Task to complete
Report each line from the records where the string "SELECT" turns up.

Records provided
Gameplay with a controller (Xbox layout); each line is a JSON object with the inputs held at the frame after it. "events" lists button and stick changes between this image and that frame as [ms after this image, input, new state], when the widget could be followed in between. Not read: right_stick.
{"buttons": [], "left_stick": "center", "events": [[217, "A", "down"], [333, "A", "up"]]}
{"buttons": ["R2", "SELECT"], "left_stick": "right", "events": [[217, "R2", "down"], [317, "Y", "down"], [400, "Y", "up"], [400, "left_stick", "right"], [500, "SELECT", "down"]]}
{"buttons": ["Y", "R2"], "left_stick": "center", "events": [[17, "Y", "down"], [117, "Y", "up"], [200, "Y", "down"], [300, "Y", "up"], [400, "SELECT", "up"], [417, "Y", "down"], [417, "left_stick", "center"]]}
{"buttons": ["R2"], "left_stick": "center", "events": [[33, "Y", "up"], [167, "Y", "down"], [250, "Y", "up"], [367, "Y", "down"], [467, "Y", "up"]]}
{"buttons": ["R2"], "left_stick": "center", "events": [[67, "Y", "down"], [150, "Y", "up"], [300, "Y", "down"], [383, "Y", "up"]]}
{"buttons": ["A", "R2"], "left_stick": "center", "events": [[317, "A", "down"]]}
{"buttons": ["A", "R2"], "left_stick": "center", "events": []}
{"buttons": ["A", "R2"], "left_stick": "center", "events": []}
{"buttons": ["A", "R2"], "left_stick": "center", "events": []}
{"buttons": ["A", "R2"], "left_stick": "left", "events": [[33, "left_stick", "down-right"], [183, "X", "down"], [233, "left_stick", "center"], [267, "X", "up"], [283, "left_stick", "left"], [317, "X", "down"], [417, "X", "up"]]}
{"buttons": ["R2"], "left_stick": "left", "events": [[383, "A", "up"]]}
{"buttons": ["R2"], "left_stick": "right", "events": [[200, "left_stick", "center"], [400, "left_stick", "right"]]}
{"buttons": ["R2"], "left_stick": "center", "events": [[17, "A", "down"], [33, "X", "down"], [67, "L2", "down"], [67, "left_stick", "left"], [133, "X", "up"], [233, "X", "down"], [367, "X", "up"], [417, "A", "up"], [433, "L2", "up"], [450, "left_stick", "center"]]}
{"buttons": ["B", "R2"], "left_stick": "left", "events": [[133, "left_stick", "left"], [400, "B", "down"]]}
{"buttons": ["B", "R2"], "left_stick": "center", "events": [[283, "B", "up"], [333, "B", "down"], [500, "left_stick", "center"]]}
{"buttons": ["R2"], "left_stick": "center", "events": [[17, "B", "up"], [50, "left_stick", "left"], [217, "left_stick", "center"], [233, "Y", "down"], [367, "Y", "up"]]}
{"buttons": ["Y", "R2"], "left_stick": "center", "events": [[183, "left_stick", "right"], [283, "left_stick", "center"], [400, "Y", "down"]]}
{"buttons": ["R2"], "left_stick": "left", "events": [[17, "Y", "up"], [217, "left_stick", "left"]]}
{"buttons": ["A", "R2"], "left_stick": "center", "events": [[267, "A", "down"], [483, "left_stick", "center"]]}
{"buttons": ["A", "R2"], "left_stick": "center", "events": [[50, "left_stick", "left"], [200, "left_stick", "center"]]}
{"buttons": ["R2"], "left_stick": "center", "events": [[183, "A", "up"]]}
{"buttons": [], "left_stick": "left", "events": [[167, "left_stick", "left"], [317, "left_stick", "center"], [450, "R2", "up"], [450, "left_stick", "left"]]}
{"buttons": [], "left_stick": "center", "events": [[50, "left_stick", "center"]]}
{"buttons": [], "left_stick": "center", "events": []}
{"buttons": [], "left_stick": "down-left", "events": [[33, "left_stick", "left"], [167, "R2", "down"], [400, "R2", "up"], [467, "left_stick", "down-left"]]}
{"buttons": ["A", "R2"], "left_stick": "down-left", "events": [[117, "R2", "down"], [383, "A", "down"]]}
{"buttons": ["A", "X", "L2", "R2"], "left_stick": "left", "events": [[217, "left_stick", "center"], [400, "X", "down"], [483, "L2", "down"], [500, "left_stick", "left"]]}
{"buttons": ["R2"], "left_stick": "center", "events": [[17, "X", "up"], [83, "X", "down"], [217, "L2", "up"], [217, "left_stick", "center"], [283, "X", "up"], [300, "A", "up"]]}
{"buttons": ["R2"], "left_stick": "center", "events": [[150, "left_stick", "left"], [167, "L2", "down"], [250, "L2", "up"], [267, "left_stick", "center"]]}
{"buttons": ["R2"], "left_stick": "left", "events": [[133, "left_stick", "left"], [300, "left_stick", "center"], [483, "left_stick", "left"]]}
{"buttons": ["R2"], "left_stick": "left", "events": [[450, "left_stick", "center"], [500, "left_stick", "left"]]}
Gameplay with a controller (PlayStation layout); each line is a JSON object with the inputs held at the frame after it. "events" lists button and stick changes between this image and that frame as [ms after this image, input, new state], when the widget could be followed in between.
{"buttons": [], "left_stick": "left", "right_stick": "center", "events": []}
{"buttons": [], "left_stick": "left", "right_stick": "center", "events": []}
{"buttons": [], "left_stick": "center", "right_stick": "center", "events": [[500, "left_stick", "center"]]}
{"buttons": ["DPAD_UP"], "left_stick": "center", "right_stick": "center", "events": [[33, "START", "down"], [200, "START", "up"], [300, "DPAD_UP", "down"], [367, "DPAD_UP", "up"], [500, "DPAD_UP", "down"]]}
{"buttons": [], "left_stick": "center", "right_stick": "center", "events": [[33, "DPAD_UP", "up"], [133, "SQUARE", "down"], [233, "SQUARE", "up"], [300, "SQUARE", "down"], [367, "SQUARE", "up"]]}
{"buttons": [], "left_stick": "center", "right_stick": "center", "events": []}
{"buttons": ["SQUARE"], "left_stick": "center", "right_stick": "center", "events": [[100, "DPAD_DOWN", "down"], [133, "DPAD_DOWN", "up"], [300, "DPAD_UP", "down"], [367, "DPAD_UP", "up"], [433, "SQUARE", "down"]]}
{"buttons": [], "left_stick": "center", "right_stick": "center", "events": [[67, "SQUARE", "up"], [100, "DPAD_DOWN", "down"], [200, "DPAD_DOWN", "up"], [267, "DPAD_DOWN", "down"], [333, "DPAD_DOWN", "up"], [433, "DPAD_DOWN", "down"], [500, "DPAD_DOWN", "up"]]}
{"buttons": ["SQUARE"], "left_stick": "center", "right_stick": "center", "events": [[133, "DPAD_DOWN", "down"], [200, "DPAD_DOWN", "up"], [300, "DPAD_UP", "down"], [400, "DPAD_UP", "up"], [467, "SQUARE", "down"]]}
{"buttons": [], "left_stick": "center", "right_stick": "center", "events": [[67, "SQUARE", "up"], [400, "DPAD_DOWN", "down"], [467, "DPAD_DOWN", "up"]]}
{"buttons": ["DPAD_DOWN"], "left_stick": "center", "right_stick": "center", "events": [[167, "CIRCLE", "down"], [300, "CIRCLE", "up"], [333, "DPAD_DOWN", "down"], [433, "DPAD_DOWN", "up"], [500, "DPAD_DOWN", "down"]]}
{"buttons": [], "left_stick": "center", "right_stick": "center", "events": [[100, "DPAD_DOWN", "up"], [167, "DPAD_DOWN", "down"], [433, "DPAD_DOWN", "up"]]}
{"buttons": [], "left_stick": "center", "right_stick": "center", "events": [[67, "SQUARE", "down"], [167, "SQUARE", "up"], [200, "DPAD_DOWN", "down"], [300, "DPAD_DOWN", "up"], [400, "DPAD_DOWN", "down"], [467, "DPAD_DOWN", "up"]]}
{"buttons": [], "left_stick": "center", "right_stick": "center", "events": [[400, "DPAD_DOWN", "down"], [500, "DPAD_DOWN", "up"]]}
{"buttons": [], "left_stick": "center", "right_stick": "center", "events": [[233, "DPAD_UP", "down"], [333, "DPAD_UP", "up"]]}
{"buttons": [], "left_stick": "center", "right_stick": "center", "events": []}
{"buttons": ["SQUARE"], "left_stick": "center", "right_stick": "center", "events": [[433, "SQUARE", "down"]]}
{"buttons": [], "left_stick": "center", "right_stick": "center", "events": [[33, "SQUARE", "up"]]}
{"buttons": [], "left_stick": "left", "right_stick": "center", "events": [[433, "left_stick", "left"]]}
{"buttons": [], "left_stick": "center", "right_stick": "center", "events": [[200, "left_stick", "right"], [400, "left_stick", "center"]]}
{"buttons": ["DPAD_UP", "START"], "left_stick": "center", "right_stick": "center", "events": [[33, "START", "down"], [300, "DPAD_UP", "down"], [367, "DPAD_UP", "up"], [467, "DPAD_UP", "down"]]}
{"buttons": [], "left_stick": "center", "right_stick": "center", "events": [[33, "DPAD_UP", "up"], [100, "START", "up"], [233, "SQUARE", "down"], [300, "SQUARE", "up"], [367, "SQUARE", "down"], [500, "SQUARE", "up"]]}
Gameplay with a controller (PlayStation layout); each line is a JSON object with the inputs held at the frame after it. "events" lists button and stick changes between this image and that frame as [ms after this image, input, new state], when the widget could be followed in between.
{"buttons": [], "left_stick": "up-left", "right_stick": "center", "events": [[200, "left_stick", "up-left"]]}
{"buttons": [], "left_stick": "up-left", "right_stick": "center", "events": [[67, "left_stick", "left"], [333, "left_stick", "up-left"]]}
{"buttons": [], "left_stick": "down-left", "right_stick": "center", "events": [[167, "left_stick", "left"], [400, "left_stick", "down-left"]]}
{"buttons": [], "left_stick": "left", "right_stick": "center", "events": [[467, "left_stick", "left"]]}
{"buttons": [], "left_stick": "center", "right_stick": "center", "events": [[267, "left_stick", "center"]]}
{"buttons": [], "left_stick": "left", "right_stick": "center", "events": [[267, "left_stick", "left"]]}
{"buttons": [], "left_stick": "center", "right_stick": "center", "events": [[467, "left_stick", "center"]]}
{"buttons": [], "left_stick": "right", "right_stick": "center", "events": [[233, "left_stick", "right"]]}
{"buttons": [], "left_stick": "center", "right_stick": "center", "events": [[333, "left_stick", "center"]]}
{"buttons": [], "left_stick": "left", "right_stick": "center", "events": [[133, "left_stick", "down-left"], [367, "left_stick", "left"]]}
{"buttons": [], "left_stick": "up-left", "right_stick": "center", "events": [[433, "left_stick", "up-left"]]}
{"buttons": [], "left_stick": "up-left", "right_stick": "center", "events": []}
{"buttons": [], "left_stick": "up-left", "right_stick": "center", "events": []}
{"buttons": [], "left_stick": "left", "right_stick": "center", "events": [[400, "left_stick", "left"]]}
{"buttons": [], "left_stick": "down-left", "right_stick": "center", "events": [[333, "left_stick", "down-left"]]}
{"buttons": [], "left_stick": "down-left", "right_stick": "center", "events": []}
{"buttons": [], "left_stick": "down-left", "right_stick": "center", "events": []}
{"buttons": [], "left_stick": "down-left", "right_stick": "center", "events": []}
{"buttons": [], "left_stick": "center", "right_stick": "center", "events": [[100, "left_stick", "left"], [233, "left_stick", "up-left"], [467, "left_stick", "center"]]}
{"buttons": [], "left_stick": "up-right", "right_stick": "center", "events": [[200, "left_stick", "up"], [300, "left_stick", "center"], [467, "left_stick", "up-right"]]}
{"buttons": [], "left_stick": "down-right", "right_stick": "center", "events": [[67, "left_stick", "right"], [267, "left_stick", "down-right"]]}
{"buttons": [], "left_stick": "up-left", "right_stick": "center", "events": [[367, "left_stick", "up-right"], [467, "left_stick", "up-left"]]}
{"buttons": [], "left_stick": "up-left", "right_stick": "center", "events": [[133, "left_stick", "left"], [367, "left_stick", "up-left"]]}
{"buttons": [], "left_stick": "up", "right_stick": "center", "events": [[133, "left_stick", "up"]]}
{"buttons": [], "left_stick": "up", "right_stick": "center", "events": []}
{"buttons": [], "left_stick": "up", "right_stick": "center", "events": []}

Exercise solution
{"buttons": ["R2", "SELECT"], "left_stick": "right", "events": [[217, "R2", "down"], [317, "Y", "down"], [400, "Y", "up"], [400, "left_stick", "right"], [500, "SELECT", "down"]]}
{"buttons": ["Y", "R2"], "left_stick": "center", "events": [[17, "Y", "down"], [117, "Y", "up"], [200, "Y", "down"], [300, "Y", "up"], [400, "SELECT", "up"], [417, "Y", "down"], [417, "left_stick", "center"]]}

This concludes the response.